*Text shown*:
↓
A BASIX consultant reviews a proposed residential development, identifies the appropriate assessment pathway and prepares the information needed to generate a BASIX Certificate for a New South Wales planning or approval application.
The role can include reviewing architectural plans, entering water and energy information, coordinating the thermal-performance assessment, testing practical design changes and checking that the resulting BASIX commitments are consistent with the project documentation.
A BASIX consultant does not approve the development or replace the architect, engineer, builder or certifying authority. The consultant’s role is to prepare and coordinate the sustainability assessment information required for the proposed residential project.
In Brief
What Is the Role of a BASIX Consultant?
A BASIX consultant translates the proposed residential design into the inputs required by the NSW BASIX assessment tool. The consultant reviews the plans, completes the applicable water and energy sections, determines how thermal performance will be assessed and coordinates any required NatHERS simulation. They may also identify practical design changes where the project is not meeting its requirements, prepare the BASIX Certificate and help keep its commitments aligned with the approval drawings.
What Is a BASIX Consultant?
A BASIX consultant is an industry professional who prepares, coordinates or advises on BASIX assessments for residential development in NSW.
The title describes the consultant’s practical role within the project. It should not be confused with the formal role of an accredited NatHERS assessor, who is authorised through a recognised Assessor Accrediting Organisation to conduct thermal simulations for the BASIX Thermal Comfort Index.
A BASIX consultant may also be an accredited NatHERS assessor. Where that is the case, the same consultant may be able to prepare both the thermal simulation and the wider BASIX assessment. Where the consultant is not accredited for NatHERS simulation, that component must be completed by an appropriately accredited assessor.
The exact service therefore depends on the consultant’s qualifications, the type of project and the thermal-performance method being used.
Important Distinction
BASIX Consultant and Accredited Assessor Are Not Identical Terms
A BASIX consultant may coordinate the complete assessment, including project details, water, energy and certificate preparation. An accredited assessor has a specific formal role: conducting an approved thermal simulation and issuing the associated NatHERS Assessor Certificate.
Before appointing a consultant, confirm whether thermal simulation is included, whether it will be completed in-house and whether the person conducting that simulation holds current assessor accreditation.
What Does a BASIX Consultant Actually Do?
01
Review the Project Scope
Identify the residential project type, review the available plans and determine which BASIX application pathway and assessment information are relevant.
02
Extract Design Information
Read the site plan, floor plans, elevations, sections, glazing schedule and construction details needed to describe the proposed development accurately.
↑
*Material shown*:
↓
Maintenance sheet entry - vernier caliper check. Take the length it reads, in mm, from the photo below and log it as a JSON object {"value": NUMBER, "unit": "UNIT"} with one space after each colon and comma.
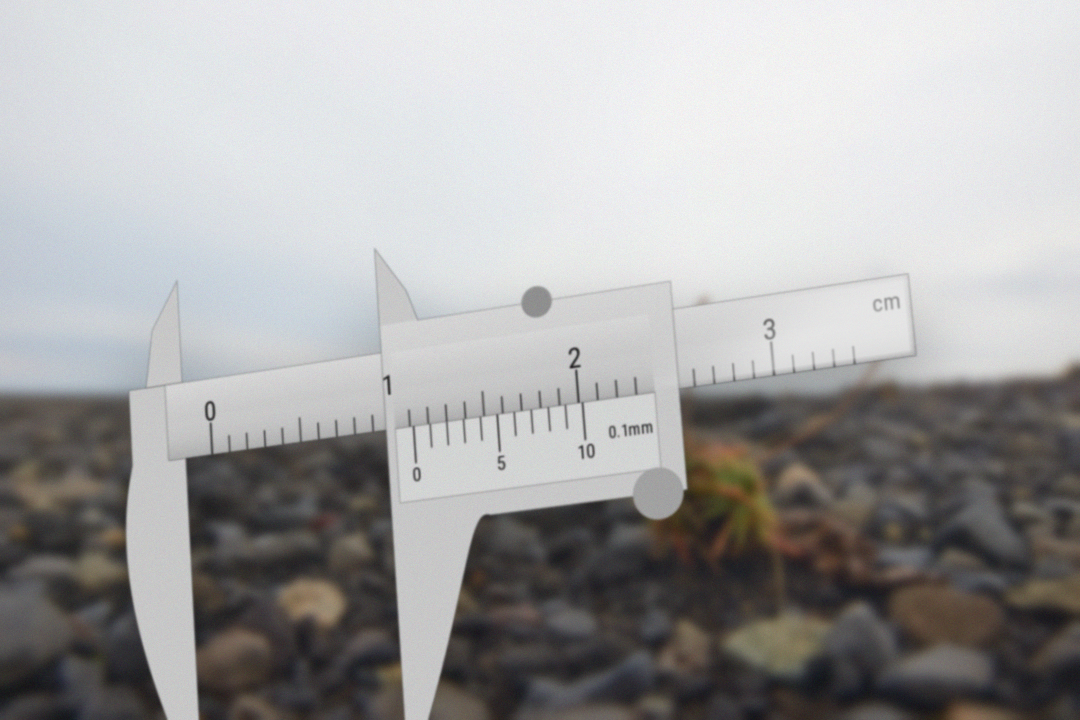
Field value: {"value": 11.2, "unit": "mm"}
↑
↓
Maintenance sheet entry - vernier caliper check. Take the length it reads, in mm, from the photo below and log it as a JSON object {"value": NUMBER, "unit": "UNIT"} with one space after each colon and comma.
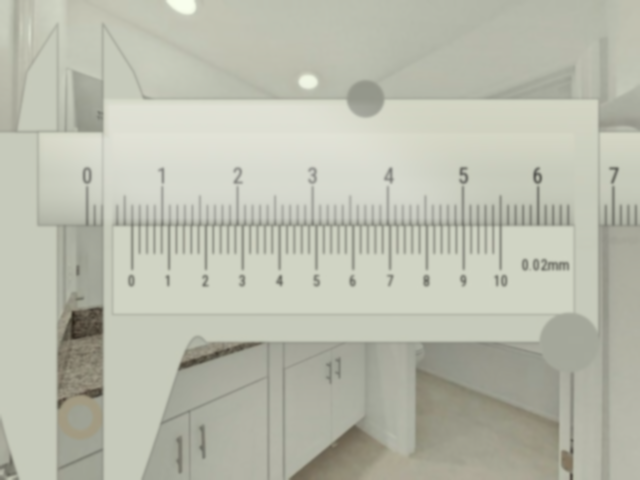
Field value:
↑
↓
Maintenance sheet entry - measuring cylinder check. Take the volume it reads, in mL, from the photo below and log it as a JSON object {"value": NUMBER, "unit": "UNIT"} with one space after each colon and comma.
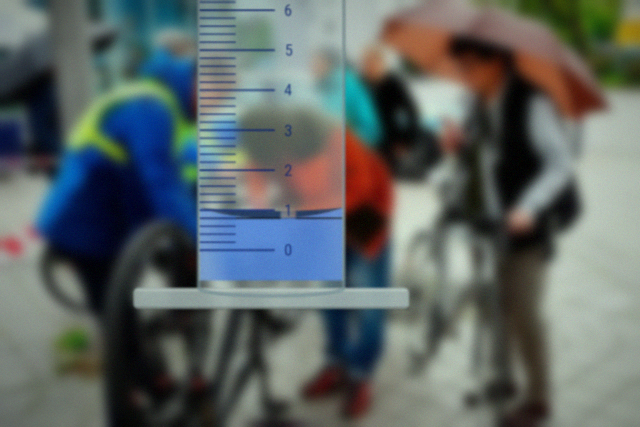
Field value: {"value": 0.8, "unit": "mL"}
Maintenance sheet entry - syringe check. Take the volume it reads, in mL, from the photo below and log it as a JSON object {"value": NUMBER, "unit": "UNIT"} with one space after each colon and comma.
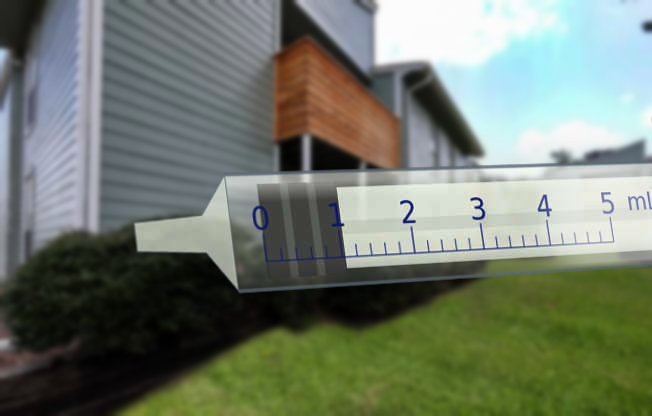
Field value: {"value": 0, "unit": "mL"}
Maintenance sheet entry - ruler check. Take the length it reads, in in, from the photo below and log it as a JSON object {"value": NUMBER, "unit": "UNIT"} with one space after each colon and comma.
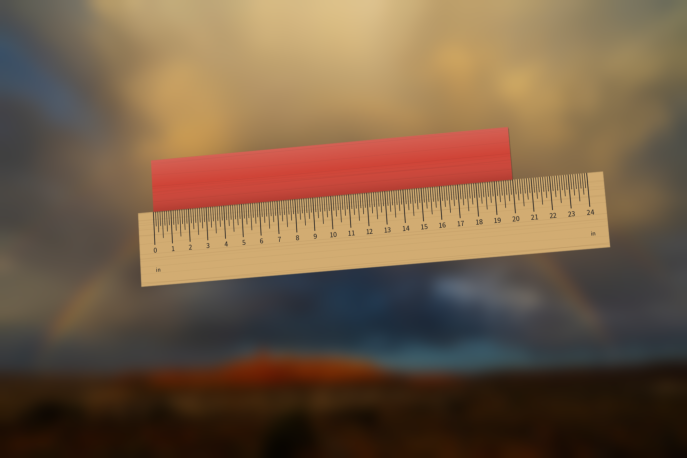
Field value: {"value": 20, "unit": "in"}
↑
*Aim of the task*: In the text about BASIX consultants above, who must complete the NatHERS thermal simulation when the consultant is not accredited for it?

*Answer space*: An appropriately accredited assessor must complete it.